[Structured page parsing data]
◇ ◇ ◇ ◇
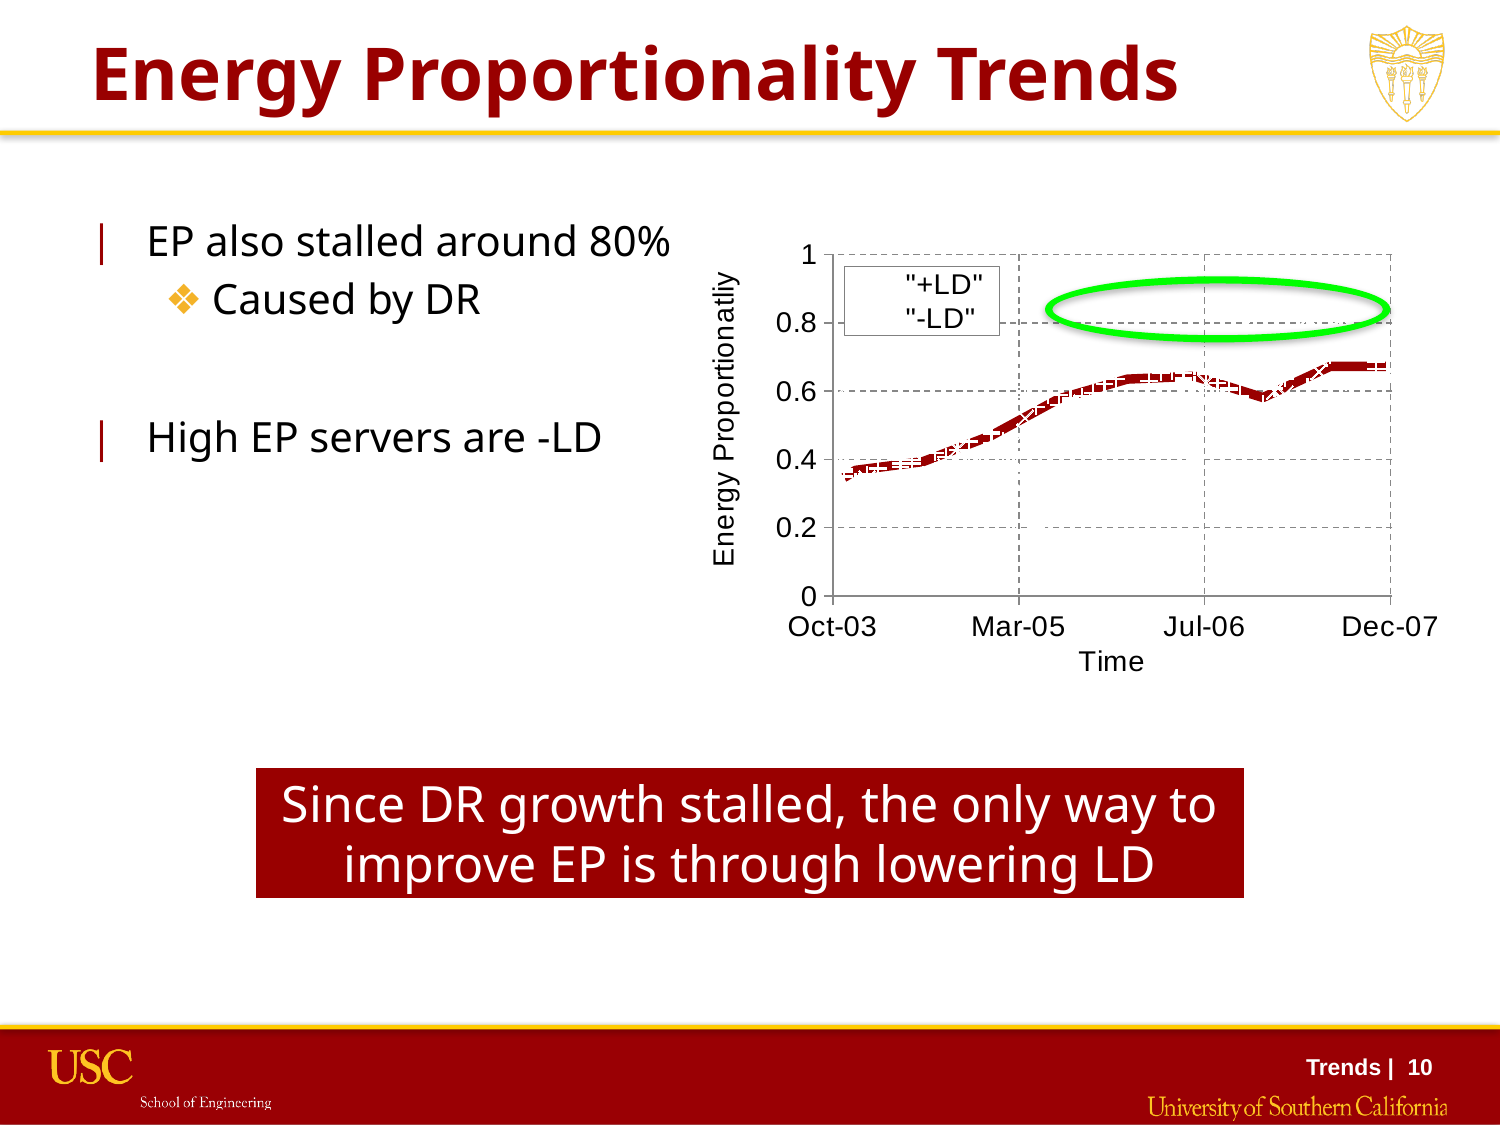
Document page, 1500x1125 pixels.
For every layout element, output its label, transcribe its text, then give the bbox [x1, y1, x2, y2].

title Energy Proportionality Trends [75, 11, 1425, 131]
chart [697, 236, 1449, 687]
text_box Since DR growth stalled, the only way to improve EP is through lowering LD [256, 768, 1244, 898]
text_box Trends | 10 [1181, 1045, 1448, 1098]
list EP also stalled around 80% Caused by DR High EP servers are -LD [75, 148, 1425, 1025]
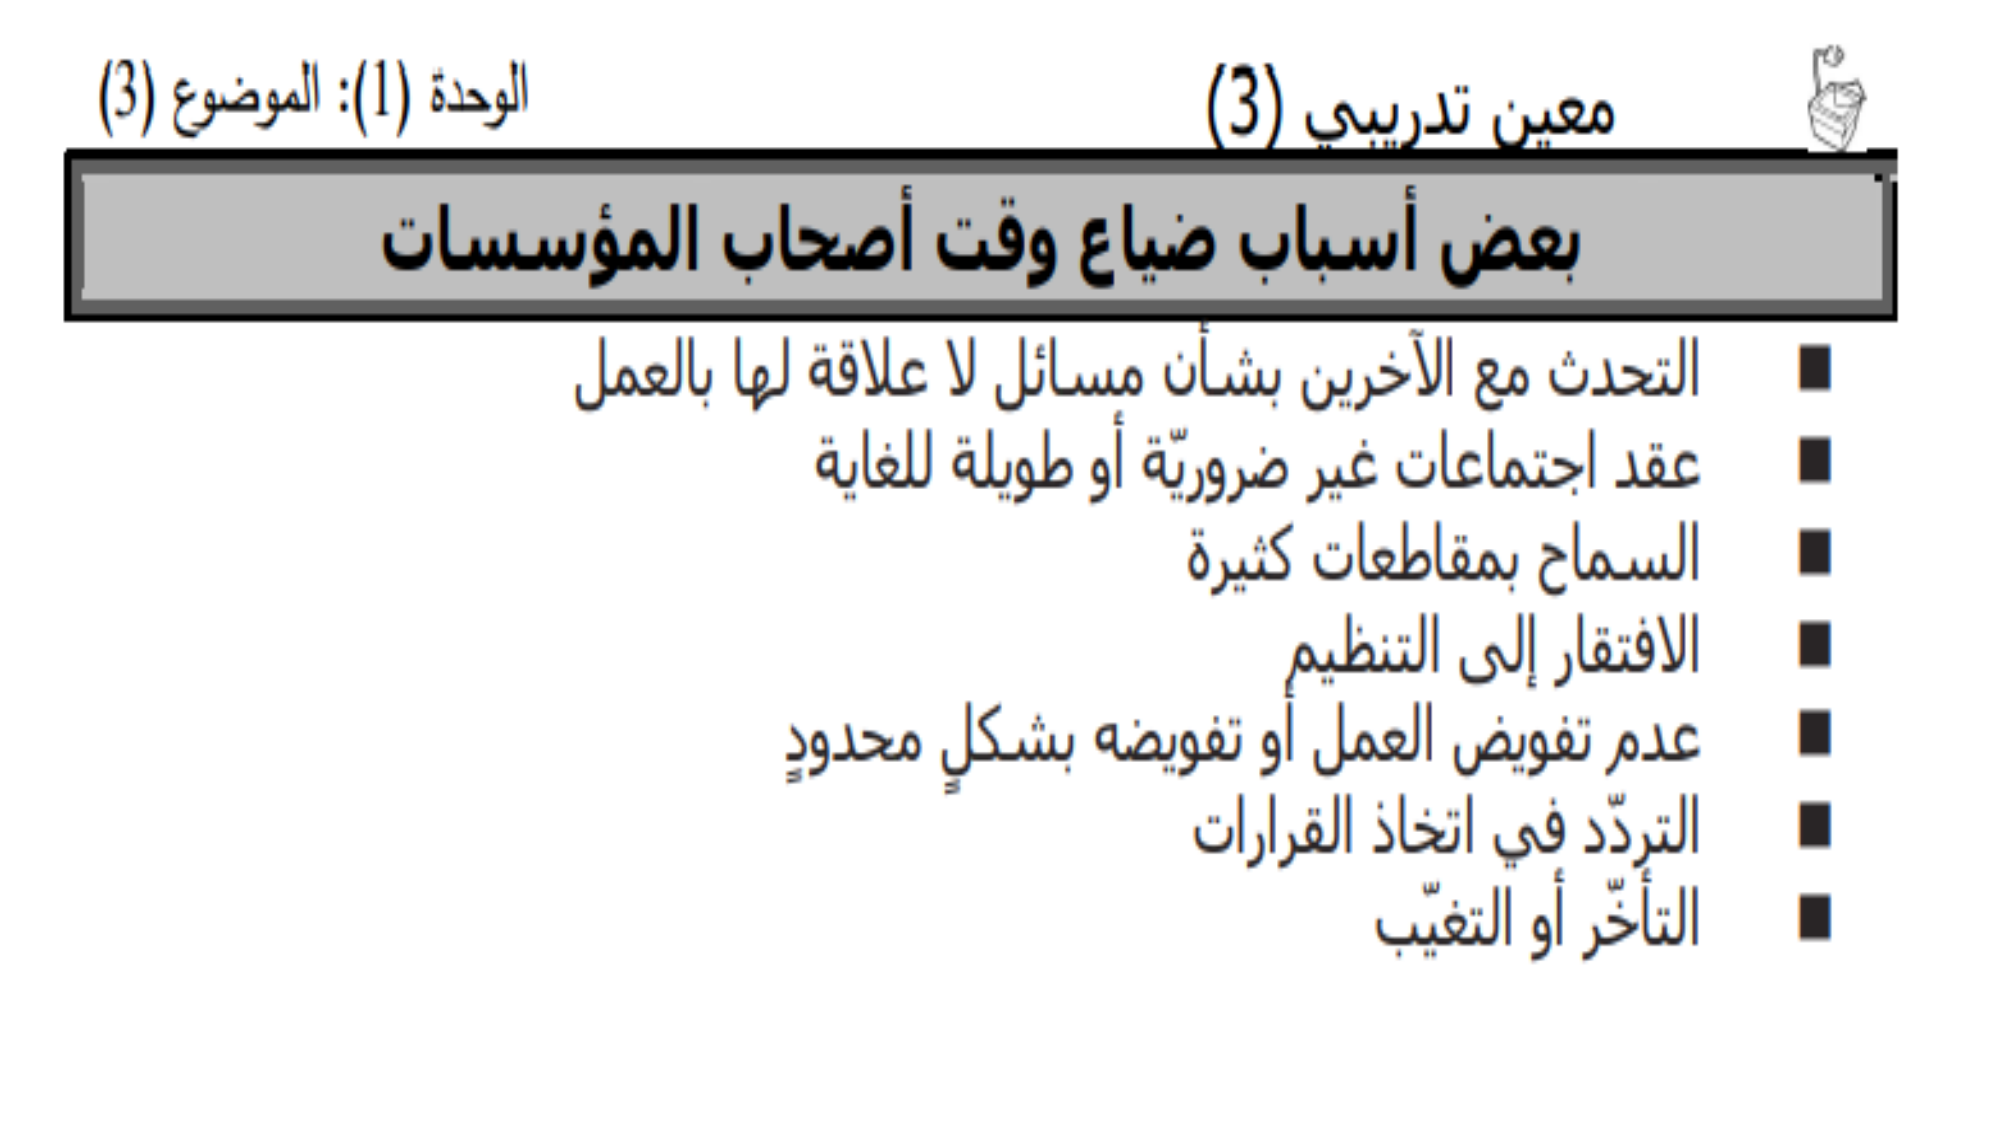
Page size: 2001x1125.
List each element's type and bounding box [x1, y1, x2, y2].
◇ ◇ ◇ ◇
The answer must consist of the line containing "For every layout" and every line after it through the end of the records, retyped exactly, with all pictures left out.

For every layout element, output its label, transcribe its text, then give the bbox [x1, y1, x2, y2].

title Energy Proportionality Trends [75, 11, 1425, 131]
chart [697, 236, 1449, 687]
text_box Since DR growth stalled, the only way to improve EP is through lowering LD [256, 768, 1244, 898]
text_box Trends | 10 [1181, 1045, 1448, 1098]
list EP also stalled around 80% Caused by DR High EP servers are -LD [75, 148, 1425, 1025]
Page size: 2001x1125.
List each element's type and bounding box [x1, y1, x2, y2].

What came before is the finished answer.